You can successfully integrate your entrepreneurial and personal lives, and doing so means being realistic about what's feasible.

Several years ago, Chan worked as a freelance graphic designer in the offices of an organic food company while her younger child attended a co-op preschool, where she served as a board member. With two young children, a husband who traveled and involvement in a co-op preschool, going to a corporate office wasn't manageable, she says.

After working with other organic food companies for a while, Chan pivoted into surface pattern design, taking an online course and gaining business traction by posting her art on Instagram. She launched her eponymous business about two years ago.
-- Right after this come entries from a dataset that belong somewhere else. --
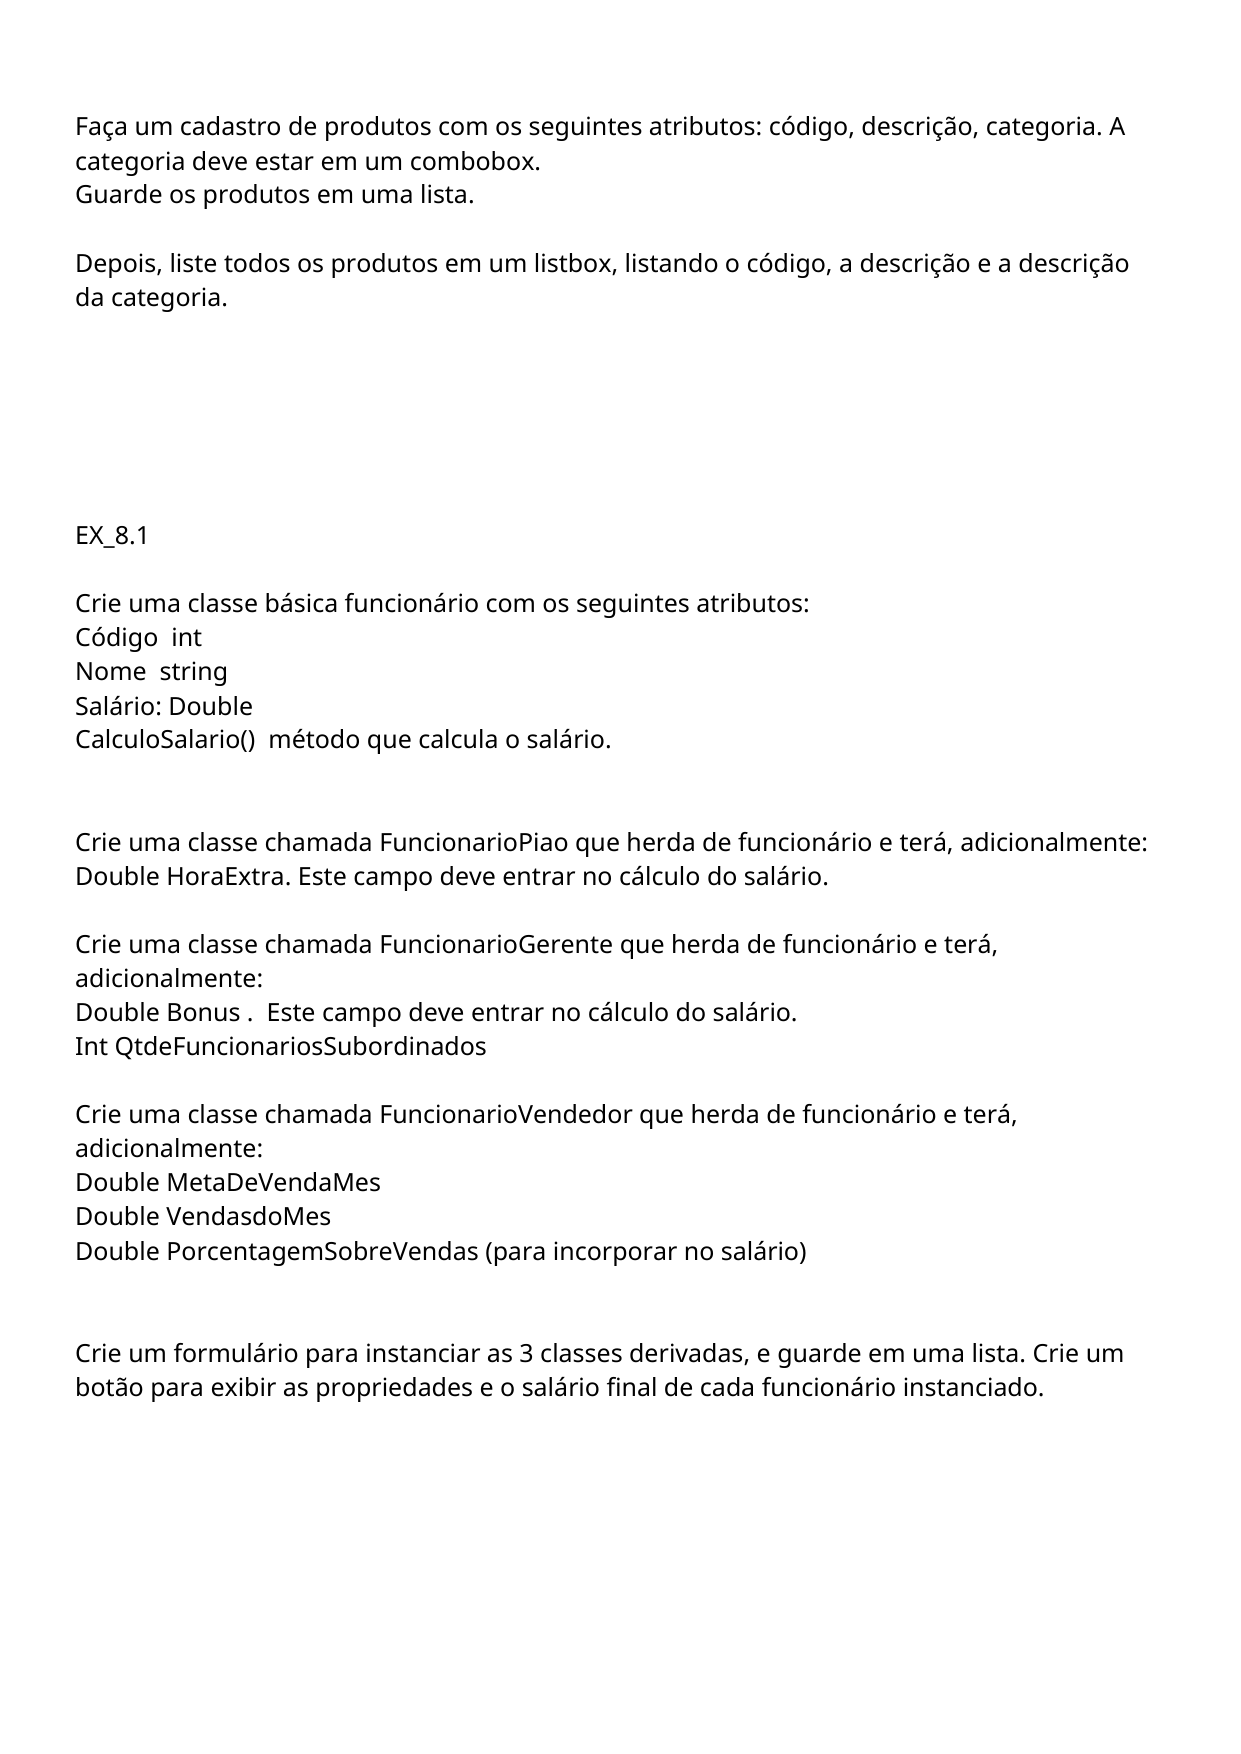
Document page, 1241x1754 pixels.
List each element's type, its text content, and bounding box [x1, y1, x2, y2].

text Double HoraExtra. Este campo deve entrar no cálculo do salário. [75, 858, 1165, 892]
text EX_8.1 [75, 518, 1165, 552]
text Double PorcentagemSobreVendas (para incorporar no salário) [75, 1233, 1165, 1267]
text Double Bonus . Este campo deve entrar no cálculo do salário. [75, 995, 1165, 1029]
text Double MetaDeVendaMes [75, 1165, 1165, 1199]
text Crie uma classe básica funcionário com os seguintes atributos: [75, 586, 1165, 620]
text Int QtdeFuncionariosSubordinados [75, 1029, 1165, 1063]
text Salário: Double [75, 688, 1165, 722]
text Código int [75, 620, 1165, 654]
text Depois, liste todos os produtos em um listbox, listando o código, a descrição e a descrição da categoria. [75, 245, 1165, 313]
text Crie uma classe chamada FuncionarioVendedor que herda de funcionário e terá, adicionalmente: [75, 1097, 1165, 1165]
text Double VendasdoMes [75, 1199, 1165, 1233]
text Crie uma classe chamada FuncionarioGerente que herda de funcionário e terá, adicionalmente: [75, 927, 1165, 995]
text Crie um formulário para instanciar as 3 classes derivadas, e guarde em uma lista. Crie um botão para exibir as propriedades e o salário final de cada funcionário instanciado. [75, 1335, 1165, 1403]
text Crie uma classe chamada FuncionarioPiao que herda de funcionário e terá, adicionalmente: [75, 824, 1165, 858]
text CalculoSalario() método que calcula o salário. [75, 722, 1165, 756]
text Faça um cadastro de produtos com os seguintes atributos: código, descrição, categoria. A categoria deve estar em um combobox. [75, 109, 1165, 177]
text Guarde os produtos em uma lista. [75, 177, 1165, 211]
text Nome string [75, 654, 1165, 688]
Chan, who believes women get asked about work-life balance more than men, says it took many career arrangements to find one that was manageable and fulfilling.

Surround yourself with helpful people.

They may not have a line on your balance sheet, but having caring, encouraging people in your life is priceless and can be a key ingredient to success and happiness inside and outside your business.

"Having a support system like my husband and friends that are low drama is crucial while running a successful business," says Chan.

It's easy to get so caught up with work that when you finally do look up and look around, you may wonder where everyone went.

Don't fret if, at this moment, you lack the kind of personal or social support you'd like to turn to for inspiration and encouragement. Look for networking and social groups and activities that bring enjoyment, stir your creativity and put you in touch with like-minded people.

Making time for a cooking class, book club, or a music or running group can give you a much needed burst of fun and bring new people into your orbit. If you've lost touch with good friends, pick up the phone.

At work, consider hiring a virtual assistant, part-time bookkeeper or others who can help business run smoothly, even when you step away for a few hours or a few days. Delegate administrative tasks so you can focus on the core of your venture — the work that motivates you and keeps the company growing.

Taking care of yourself and the important people in your life doesn't have to detract from your business. In fact, it's can be an important part of your success. Not only do you need to tend to all aspects of your life, but your business itself relies on you — a healthy, content and motivated you — to thrive.